Task instructions: Filter the entries for lines with the word "vous".

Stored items
........

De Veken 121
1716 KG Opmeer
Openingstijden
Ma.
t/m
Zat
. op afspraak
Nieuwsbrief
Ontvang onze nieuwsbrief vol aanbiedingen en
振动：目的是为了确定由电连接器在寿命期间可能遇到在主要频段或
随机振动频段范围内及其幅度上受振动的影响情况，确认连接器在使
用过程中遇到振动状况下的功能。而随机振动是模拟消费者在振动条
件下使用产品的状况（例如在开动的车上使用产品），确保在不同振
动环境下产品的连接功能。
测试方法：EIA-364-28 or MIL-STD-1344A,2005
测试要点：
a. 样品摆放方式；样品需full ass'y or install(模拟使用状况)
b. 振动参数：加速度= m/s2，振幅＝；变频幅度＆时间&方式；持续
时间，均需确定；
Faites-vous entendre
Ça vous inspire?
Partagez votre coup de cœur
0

........

Output of the task:
Faites-vous entendre
Ça vous inspire?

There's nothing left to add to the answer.